Overview

[HOME]

The Agentive Knowledge-based and Information Retrieval Architecture (AKIRA) project wishes to combine together various techniques from database technology and information processing to provide the user with a powerful tool to query the Web.
 


[AKIRA's story]   [AKIRA's benefits]   [AKIRA's features]   [Architecture]   [Future work]

AKIRA's story

Three Characters

Our user wants to query the Web in a flexible and transparent way. He thus expects the system to provide information retrieval, information extraction and data manipulation. The Web, the most heterogeneous network one may think of, consists of highly structured sources (databases), providing a query language (wrapper), as well as poorly structured sources (HTML pages). The system AKIRA is user-oriented, agent-based and Web-aware.

The plot

Our user wants information about upcoming conferences such as query Q1:``Conferences with a submission deadline after July 31, 1998?'' or query Q2: ``Conferences located in the USA?''

A sad story...

With usual tools, our user will browse ``by hand'' all pages (or send the query ``Call for papers'' to a search engine such as Altavista in order to have a list of thousands of potentially relevant webpages about conferences), read them and extract, still ``by hand'', the relevant information in the content.

... with a happy ending

In AKIRA, the target structure consisting of the classes and attributes invoked in the query is extracted and sent to the View Factory. The target structure is first analyzed to determine a suitable schema to represent information in the smart-cache. The system is user-oriented in the sense that the cache is structured with respect to the given target structure, and optionally completed by several classes in order to call the right Information Extraction (IE) tools to populate the database. The View Factory sends three queries: (1) a view definition creates the new classes and attributes, (2) an Information Retrieval (IR) query is sent to the IR component in order to retrieve data from the Web, and (3) a query is sent to the database in order to populate it.

[TOP]

AKIRA's benefits

A unified framework for IR, IE and data-manipulation

AKIRA is an attempt to offer a unified interface for information retrieval (IR), information extraction (IE) and data manipulation.

 Most Web services today only provide information retrieval. The user has to express a boolean expression of keywords which have to be explicitly mentioned in the document he interested in. The output of a query to a search engine is a list of URLs, corresponding to documents satifying the criteria. The user has to load and read returned documents to extract information. Further data manipulation also has to be done by hand.

In AKIRA, the user expresses a query (today a OQL-like query, tomorrow a NL query). The evaluation of the query consists in retrieving relevant documents from the Web and extracting and storing information in an object-oriented database (smart-cache) which substitutes for the usual unstructured cache. The tasks of information processing (IR and IE) and data manipulation are thus automatically performed in a transparent way for the user.

A user-oriented approach

The organisation of extracted data should not be seen as a constraint the system imposes on the user. AKIRA's smart-cache must be structured according to the user's understanding. The AKIRA system does not provide a rigid global schema, but small schema components representing its extraction capabilities and that can be combined together to match the structure expressed by the user.
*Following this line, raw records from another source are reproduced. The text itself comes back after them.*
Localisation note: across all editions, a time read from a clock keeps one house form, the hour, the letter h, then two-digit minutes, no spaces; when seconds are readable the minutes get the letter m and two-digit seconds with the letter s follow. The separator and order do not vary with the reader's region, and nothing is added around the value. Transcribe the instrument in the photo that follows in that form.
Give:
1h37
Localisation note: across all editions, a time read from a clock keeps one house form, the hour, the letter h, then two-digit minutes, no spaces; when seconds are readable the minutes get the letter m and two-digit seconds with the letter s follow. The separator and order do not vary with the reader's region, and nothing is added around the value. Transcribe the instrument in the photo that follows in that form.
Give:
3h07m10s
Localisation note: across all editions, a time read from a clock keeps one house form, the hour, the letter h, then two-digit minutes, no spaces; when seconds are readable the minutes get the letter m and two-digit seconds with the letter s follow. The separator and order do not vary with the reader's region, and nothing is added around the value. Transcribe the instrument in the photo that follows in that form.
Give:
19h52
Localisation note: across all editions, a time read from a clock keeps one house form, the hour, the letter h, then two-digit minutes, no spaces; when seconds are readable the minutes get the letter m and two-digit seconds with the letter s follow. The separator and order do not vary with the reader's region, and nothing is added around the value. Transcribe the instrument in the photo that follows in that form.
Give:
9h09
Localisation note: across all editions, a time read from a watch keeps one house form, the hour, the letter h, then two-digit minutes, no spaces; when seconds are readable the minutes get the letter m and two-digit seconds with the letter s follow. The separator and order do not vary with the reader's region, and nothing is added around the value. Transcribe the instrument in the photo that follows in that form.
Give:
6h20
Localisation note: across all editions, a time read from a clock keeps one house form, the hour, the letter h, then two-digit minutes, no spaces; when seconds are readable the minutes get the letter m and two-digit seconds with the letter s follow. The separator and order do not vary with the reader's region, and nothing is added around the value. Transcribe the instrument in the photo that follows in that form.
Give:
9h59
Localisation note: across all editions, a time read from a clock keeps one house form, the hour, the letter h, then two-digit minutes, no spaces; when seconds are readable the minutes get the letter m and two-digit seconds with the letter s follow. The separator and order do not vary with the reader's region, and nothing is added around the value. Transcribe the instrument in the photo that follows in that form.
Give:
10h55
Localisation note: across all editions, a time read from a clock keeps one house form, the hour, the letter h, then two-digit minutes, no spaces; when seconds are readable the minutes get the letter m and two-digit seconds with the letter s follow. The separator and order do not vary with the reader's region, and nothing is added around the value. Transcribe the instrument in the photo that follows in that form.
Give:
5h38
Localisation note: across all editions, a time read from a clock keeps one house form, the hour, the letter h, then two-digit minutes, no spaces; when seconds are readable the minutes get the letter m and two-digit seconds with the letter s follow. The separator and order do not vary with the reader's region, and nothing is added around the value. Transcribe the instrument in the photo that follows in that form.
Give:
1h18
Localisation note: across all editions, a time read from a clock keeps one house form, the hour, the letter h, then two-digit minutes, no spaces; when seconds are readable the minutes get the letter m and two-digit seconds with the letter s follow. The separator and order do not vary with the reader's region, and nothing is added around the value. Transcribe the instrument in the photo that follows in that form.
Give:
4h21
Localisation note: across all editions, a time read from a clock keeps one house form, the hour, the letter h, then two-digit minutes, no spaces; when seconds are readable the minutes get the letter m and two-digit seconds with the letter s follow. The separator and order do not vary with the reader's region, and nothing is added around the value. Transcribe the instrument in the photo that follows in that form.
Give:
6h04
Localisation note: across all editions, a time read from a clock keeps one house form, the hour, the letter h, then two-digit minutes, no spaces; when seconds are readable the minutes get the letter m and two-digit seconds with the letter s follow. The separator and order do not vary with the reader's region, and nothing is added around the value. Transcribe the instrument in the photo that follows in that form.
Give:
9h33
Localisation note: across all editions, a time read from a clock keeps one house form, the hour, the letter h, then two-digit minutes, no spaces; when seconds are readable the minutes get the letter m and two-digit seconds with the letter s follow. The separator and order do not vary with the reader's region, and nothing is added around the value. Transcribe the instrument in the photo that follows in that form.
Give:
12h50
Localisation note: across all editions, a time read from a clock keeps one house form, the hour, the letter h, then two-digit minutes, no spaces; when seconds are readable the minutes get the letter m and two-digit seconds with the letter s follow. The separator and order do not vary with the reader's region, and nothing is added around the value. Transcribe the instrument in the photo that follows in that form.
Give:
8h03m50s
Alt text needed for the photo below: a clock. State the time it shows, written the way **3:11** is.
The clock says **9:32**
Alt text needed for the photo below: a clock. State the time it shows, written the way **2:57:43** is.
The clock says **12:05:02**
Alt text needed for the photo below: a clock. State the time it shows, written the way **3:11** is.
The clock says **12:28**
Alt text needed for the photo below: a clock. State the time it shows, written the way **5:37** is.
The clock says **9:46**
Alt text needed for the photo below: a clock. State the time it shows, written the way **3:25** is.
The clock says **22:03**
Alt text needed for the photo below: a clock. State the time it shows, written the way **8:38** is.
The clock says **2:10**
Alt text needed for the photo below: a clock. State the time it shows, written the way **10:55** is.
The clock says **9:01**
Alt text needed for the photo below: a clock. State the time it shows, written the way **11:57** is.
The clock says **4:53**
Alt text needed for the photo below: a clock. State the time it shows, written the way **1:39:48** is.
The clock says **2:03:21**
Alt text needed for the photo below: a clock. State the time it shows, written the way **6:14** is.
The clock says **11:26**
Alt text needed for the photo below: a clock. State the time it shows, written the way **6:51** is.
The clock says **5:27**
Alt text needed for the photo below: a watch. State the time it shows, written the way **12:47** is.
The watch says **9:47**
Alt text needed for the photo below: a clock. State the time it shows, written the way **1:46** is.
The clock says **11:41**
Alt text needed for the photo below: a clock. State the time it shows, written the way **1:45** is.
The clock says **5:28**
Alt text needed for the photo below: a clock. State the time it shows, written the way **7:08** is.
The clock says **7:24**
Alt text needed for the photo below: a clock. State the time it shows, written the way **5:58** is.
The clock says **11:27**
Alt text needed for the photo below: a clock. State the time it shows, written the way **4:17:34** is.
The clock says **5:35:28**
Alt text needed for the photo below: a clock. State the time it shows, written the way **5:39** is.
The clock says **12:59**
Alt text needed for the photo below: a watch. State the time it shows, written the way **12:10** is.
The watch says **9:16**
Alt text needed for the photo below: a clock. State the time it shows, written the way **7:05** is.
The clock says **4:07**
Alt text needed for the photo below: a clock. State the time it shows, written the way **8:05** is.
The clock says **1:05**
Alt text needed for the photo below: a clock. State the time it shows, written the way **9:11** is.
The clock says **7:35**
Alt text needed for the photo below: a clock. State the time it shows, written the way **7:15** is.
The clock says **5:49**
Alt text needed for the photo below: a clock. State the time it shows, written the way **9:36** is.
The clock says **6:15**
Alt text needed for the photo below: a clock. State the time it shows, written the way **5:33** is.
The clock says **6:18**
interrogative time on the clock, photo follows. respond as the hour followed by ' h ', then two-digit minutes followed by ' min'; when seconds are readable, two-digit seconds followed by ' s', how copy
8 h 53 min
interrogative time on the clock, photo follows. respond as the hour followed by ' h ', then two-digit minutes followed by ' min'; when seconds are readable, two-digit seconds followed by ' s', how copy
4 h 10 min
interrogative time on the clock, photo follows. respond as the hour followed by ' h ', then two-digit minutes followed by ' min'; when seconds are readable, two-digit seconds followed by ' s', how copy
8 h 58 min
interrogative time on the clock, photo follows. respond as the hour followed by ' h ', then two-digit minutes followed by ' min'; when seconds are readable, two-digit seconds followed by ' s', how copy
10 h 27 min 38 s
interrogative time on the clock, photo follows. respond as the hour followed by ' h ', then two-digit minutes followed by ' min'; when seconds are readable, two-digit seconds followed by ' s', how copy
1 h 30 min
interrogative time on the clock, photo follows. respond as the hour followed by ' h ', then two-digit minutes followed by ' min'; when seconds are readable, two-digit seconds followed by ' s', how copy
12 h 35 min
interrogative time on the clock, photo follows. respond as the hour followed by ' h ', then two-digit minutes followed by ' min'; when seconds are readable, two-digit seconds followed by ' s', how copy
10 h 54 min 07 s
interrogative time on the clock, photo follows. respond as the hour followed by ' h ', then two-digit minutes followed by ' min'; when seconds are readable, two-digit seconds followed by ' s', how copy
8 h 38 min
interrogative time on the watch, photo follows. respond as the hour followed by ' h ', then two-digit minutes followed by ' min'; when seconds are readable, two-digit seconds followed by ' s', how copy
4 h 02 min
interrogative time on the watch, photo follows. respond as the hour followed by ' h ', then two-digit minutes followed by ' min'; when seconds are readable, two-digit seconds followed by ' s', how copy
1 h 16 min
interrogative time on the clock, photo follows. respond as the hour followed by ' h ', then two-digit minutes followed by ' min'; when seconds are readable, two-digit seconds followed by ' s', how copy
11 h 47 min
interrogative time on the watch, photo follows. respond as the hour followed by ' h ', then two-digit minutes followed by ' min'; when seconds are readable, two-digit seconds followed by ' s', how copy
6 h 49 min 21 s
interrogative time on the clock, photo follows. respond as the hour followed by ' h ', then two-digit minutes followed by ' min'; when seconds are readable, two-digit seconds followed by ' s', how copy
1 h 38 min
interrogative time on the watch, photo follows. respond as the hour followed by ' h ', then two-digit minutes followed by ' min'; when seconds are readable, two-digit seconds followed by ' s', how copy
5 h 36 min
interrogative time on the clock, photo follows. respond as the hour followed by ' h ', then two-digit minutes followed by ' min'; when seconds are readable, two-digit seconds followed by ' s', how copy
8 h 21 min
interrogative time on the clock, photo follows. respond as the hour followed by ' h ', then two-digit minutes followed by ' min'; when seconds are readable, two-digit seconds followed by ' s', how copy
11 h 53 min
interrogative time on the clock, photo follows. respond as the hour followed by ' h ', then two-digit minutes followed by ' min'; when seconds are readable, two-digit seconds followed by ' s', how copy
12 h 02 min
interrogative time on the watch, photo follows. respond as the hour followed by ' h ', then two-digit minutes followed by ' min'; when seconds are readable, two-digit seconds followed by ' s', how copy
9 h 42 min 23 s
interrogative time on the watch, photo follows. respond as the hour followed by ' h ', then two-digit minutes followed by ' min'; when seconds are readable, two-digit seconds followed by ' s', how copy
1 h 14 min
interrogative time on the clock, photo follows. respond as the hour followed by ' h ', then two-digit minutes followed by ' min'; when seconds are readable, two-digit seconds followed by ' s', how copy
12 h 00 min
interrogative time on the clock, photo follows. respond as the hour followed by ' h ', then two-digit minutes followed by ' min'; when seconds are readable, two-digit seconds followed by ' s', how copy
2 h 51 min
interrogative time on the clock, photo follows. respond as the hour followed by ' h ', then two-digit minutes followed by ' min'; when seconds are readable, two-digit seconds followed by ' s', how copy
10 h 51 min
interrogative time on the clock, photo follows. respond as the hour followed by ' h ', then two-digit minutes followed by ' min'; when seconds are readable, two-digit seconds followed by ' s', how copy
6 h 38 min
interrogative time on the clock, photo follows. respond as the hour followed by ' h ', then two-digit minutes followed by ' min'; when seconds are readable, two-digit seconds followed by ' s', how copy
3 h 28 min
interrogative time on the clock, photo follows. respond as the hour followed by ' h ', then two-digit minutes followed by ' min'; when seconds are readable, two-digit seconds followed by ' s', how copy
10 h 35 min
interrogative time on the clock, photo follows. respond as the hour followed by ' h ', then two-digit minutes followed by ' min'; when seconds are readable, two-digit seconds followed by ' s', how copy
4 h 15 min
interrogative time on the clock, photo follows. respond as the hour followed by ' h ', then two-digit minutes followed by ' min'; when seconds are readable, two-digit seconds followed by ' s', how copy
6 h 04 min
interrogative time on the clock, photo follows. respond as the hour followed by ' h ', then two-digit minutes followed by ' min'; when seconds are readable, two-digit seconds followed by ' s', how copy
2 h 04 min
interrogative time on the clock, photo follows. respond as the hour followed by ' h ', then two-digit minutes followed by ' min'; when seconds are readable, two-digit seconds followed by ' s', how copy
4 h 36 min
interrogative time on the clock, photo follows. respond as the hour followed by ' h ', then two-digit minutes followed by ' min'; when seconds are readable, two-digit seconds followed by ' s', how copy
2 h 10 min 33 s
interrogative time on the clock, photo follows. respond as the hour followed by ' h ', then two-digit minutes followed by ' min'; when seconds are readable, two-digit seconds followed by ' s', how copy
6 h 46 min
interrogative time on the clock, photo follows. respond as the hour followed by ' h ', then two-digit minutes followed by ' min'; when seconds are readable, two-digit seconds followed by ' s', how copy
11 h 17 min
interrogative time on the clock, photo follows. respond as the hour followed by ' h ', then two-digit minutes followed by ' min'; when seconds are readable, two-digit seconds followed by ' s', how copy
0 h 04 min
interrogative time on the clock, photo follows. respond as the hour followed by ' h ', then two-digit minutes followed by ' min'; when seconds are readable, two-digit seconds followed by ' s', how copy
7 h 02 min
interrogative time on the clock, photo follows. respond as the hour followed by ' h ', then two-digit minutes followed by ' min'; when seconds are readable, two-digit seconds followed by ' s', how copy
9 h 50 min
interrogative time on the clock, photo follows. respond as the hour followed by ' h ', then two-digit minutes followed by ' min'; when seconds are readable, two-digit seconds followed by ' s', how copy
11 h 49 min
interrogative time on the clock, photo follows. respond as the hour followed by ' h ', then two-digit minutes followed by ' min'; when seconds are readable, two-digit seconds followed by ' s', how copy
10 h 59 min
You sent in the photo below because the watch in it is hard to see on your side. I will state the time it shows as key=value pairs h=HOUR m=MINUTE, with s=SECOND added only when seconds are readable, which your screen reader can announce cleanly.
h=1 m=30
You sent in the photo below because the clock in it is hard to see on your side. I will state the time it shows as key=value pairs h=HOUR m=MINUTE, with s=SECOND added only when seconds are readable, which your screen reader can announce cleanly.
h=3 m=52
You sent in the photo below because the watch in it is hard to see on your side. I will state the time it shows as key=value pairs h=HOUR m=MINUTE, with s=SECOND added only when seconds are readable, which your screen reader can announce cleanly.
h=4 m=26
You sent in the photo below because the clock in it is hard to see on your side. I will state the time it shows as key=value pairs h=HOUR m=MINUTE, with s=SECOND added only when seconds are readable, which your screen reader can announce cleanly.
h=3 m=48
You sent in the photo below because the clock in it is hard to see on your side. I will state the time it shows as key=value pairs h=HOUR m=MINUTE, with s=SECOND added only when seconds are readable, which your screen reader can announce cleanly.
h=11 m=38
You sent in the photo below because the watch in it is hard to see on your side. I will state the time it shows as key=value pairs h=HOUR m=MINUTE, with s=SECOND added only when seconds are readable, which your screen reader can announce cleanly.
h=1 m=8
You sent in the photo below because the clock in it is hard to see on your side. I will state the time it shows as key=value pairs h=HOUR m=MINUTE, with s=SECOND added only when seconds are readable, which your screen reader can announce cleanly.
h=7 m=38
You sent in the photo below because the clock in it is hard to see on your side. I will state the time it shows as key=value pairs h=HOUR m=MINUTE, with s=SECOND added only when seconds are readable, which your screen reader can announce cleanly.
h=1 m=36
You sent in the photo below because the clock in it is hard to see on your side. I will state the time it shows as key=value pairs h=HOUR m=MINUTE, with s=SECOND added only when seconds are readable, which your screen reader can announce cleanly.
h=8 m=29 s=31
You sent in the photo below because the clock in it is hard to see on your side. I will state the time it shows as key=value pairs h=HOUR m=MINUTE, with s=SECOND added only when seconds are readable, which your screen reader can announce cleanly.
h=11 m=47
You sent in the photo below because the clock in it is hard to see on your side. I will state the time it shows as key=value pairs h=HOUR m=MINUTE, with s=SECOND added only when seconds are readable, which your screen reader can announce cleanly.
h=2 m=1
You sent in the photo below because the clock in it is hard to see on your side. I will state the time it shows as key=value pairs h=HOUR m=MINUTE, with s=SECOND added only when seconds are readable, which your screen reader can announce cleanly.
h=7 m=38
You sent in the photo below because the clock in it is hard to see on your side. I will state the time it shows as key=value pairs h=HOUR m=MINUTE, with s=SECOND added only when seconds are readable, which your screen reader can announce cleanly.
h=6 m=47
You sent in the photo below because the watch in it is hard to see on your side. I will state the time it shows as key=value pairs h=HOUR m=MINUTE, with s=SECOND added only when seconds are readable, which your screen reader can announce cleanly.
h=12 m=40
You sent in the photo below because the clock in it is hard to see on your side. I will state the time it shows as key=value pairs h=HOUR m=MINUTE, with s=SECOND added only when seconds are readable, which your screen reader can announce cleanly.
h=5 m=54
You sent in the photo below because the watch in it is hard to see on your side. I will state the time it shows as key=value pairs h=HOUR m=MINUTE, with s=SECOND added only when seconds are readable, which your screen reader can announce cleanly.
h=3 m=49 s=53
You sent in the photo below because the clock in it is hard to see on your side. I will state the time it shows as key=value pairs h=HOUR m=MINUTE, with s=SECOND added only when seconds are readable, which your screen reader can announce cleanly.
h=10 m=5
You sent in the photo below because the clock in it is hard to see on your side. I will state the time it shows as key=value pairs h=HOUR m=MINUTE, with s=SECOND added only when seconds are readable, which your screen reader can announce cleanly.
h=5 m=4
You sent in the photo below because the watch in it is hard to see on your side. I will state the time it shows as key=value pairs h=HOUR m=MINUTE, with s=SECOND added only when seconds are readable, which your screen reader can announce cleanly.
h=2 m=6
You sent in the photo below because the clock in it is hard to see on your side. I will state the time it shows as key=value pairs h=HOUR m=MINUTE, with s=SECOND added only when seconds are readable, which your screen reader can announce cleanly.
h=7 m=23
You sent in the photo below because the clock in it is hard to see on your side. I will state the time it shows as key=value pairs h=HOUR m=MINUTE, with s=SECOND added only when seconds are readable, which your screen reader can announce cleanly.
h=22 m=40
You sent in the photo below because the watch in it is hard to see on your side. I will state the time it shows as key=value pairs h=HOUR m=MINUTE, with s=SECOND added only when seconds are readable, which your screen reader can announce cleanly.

 When the user sends a query, the system first computes the target structure (i.e. the schema that is expressed by the user in his query) and uses it as a schema for the cache. Of course, there is no magic, and the system is able to answer a query when the structure expressed by the user matches its extraction capabilities. However, the system allows flexibility with a fuzzy-matching module in charge of mapping the user's vocabulary to its own.
 
 

Possible future extensions

A Natural Language (NL) interface allowing the user to express himself with an approximate knowledge of the available schema components, and thus express fuzzy queries that will be translated into OQL query with general path expressions.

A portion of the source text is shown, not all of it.